Per il bene di Elena, chinai leggermente la testa. — Sì — risposi.
— Bene! — La sua voce non poteva rimbombare, era troppo acuta. Ma rimbalzò ugualmente sulle pareti di pietra.
Gettai uno sguardo a Nefertu con la coda dell’occhio. Sembrava immensamente sollevato.
— Potete andare — disse Nekoptah. — Un messaggero ti porterà l’invito a cena, Orion.

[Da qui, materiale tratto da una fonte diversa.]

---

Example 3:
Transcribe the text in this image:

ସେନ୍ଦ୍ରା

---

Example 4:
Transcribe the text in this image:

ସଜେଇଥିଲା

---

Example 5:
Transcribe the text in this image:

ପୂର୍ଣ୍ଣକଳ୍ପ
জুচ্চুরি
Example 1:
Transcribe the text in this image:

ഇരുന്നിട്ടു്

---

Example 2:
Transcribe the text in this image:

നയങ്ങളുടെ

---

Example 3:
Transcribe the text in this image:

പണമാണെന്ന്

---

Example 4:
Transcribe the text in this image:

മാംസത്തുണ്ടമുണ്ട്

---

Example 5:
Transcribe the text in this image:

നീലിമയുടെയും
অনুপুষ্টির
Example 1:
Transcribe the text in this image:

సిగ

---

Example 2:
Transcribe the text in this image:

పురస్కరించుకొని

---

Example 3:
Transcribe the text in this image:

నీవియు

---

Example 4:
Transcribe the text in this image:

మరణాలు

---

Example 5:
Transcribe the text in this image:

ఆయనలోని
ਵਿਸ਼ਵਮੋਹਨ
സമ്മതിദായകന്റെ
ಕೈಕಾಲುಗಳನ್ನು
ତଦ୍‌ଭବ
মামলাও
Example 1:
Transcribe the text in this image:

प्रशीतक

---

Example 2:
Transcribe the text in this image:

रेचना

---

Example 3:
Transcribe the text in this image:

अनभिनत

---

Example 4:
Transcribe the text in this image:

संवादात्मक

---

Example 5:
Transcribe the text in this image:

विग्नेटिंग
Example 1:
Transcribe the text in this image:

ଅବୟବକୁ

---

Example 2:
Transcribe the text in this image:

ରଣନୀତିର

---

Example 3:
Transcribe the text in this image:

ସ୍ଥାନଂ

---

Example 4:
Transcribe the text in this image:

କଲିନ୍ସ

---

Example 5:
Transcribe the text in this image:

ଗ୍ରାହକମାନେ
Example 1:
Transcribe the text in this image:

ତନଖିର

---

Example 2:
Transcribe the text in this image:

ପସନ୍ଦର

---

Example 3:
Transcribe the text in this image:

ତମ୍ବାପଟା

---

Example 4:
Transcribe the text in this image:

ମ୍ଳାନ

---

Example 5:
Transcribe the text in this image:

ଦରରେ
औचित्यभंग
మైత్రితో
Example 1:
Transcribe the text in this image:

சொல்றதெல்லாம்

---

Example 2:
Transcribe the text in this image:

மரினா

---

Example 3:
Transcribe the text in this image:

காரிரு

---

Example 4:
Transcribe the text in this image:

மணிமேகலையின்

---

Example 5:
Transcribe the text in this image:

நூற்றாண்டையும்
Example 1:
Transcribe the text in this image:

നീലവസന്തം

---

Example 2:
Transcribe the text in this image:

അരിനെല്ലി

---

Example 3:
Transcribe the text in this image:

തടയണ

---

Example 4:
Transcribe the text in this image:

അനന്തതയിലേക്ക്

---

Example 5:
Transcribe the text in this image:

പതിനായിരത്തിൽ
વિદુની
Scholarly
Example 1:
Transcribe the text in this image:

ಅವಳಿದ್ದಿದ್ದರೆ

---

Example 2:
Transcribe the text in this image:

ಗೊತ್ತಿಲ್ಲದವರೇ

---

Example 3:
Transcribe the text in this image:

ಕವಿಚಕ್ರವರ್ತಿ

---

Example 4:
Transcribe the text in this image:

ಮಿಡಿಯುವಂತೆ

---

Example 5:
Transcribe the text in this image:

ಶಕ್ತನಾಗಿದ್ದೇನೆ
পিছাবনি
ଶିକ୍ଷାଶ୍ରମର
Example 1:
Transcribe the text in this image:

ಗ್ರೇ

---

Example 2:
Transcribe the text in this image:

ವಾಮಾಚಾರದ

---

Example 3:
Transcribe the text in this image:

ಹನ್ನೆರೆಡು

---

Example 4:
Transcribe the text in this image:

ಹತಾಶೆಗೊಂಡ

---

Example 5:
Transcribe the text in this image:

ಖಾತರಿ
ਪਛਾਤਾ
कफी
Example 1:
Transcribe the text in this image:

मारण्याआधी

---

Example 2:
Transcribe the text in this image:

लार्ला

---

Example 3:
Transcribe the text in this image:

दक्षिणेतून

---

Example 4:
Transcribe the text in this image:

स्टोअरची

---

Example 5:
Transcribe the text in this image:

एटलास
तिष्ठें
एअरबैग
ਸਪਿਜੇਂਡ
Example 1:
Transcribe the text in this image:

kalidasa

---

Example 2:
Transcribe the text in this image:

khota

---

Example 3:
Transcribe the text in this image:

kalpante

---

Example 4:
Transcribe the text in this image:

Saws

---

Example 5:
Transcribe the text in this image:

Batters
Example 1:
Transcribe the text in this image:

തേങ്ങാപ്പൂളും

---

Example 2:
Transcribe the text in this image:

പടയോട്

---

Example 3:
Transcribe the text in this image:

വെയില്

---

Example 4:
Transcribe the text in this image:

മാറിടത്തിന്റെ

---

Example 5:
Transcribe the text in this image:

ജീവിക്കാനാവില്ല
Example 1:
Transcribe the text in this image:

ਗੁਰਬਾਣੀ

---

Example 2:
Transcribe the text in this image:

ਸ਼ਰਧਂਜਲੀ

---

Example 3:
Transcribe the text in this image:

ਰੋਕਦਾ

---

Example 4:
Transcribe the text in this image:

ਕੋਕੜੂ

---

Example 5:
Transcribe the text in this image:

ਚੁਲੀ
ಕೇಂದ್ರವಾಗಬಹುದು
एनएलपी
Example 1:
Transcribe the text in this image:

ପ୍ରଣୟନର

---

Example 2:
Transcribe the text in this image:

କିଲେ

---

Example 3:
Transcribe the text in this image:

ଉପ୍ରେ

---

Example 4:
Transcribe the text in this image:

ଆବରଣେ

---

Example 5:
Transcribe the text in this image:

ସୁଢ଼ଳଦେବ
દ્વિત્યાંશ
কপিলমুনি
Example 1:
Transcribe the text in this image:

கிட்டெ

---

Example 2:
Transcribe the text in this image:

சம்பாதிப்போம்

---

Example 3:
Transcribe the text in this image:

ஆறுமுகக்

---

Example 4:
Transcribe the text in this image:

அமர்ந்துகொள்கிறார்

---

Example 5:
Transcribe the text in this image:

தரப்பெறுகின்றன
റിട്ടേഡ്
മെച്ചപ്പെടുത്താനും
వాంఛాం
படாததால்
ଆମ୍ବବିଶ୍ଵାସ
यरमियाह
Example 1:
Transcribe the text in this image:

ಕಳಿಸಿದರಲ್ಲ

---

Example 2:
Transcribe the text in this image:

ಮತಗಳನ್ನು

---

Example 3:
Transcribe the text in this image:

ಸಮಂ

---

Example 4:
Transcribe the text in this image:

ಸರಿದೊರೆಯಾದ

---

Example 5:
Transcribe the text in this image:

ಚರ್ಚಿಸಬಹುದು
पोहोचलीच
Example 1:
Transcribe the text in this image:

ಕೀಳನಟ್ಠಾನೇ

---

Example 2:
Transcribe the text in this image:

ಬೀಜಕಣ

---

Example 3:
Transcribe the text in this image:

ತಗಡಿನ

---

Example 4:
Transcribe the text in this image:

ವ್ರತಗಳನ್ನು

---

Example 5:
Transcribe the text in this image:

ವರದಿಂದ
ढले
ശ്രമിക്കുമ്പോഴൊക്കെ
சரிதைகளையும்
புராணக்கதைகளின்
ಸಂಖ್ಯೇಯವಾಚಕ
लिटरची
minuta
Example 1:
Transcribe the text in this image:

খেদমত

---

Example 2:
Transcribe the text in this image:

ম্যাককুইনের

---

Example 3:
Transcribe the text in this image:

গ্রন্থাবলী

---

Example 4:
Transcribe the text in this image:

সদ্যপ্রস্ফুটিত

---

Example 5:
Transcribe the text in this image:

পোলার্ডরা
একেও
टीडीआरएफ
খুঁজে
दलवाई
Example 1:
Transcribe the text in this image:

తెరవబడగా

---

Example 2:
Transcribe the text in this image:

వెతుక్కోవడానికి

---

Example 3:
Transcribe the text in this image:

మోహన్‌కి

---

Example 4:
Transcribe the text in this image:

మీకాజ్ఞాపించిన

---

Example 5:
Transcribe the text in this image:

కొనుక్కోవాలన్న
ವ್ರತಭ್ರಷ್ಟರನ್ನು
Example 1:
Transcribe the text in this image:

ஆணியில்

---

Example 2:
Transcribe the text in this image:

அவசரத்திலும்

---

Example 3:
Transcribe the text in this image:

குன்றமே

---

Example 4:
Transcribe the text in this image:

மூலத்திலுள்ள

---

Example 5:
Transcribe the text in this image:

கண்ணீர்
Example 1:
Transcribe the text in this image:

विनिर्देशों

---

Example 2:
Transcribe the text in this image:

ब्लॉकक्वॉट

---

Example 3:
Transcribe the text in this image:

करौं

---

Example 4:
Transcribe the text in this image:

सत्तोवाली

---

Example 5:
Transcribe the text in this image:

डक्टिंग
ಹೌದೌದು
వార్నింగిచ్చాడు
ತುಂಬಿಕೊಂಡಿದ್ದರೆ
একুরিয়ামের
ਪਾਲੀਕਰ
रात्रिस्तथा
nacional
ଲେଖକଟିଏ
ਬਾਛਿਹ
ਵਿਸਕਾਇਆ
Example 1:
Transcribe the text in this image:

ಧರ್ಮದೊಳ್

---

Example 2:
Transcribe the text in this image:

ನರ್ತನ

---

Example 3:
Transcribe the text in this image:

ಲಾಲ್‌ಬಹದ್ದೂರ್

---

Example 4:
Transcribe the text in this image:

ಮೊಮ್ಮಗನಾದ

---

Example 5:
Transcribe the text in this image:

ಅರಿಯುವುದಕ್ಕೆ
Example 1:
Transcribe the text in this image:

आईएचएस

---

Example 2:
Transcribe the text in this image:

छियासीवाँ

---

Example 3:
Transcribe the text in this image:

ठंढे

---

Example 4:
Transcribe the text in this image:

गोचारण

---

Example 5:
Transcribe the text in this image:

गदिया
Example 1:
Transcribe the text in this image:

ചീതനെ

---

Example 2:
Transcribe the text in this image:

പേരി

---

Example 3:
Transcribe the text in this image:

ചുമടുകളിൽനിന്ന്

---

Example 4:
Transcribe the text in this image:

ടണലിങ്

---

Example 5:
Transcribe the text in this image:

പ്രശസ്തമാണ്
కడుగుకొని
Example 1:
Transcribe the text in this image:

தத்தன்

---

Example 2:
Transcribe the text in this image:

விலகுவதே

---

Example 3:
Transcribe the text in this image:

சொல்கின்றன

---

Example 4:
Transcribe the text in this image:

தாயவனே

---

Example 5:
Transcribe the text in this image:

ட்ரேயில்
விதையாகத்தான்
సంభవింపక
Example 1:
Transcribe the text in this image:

Cominciammo a voltarci verso la porta.
Ma il sommo sacerdote aveva dell’altro da dire. — Ancora una cosa. Un piccolo dettaglio. Sulla via del ritorno, dopo la distruzione degli invasori, devi fermarti a Menefer e portarmi il sommo sacerdote di Amon.
Nefertu impallidì. La sua voce tremò. — Il sommo sacerdote di Amon?
Quasi giovialmente, Nekoptah rispose. — Proprio lui. Portalo qui. Da me. — Il suo sorriso era rimasto fisso sulle labbra carnose, ma entrambe le mani si erano strette a pugno.
Io chiesi: — Come saprà che ti rappresento?
Lui rispose ridendo: — Non avrà nessun dubbio in merito, non temere. Ma per convincere i soldati del tempio che fanno la guardia alla sua carcassa senza valore… — si sfilò un anello d’oro massiccio dal pollice sinistro. C’era incastonata una corniola rosso sangue con incisa una miniatura di Ptah. — Ecco. Questo convincerà chiunque ne dubiti che agisci per mio conto.
L’anello era pesante e caldo nella mia mano. Nefertu lo fissò come se fosse la sentenza di morte di qualcuno.
38
Evidentemente, Nefertu era ancora scioccato dal nostro incontro con il primo ministro. Rimase in silenzio mentre venivamo scortati al mio appartamento, molto al di là del complesso di templi e palazzi che costituivano la reggia.
Anch’io rimasi in silenzio, cercando di far combaciare i pezzi del rompicapo. Che mi piacesse o no, mi trovavo implicato in una qualche cospirazione; Nekoptah mi stava usando per i suoi scopi, e dubitavo che coincidessero con i migliori interessi del Regno delle Due Terre.
Uno sguardo a Nefertu mi disse che non mi avrebbe fornito alcuna spiegazione. Aveva il viso del colore della cenere mentre camminavamo tra le guardie dall’armatura dorata, lungo i corridoi e i cortili circondati di colonne, con i gatti che si muovevano furtivamente tra le ombre. Le mani gli tremavano, la sua bocca era una linea sottile, con le labbra strette così forte da essere bianche.
Raggiungemmo il mio appartamento e l’invitai ad entrare.
Scosse la testa. — Temo che ci siano altri affari di cui devo occuparmi.
— Solo per un momento — dissi. — C’è qualcosa che devo mostrarti. Per favore.
Congedò le guardie ed entrò nella mia stanza, gli occhi impauriti ma curiosi.
Sapevo che eravamo osservati. Da qualche parte c’era uno spioncino abilmente nascosto, e qualcuno al servizio del sommo sacerdote di Ptah stava seguendo ogni nostro gesto. Condussi Nefertu a due sedie di corda intrecciata sulla terrazza, davanti al cortile e alle palme fruscianti.
Dovevo sapere cosa sapeva. Non me l’avrebbe detto volontariamente, questo lo capivo, quindi dovevo scrutare nella sua mente, che lui volesse o no. Forse, sotto la superficie del suo rigido autocontrollo, una parte di lui cercava un alleato contro qualunque cosa lo spaventasse.
Il pover’uomo sedeva proprio in punta alla sedia, la schiena dritta come un fuso, le mani strette sulle ginocchia. Avvicinai la mia sedia e gli posai una mano sulla spalla magra. Potevo sentire la tensione dei nervi del collo.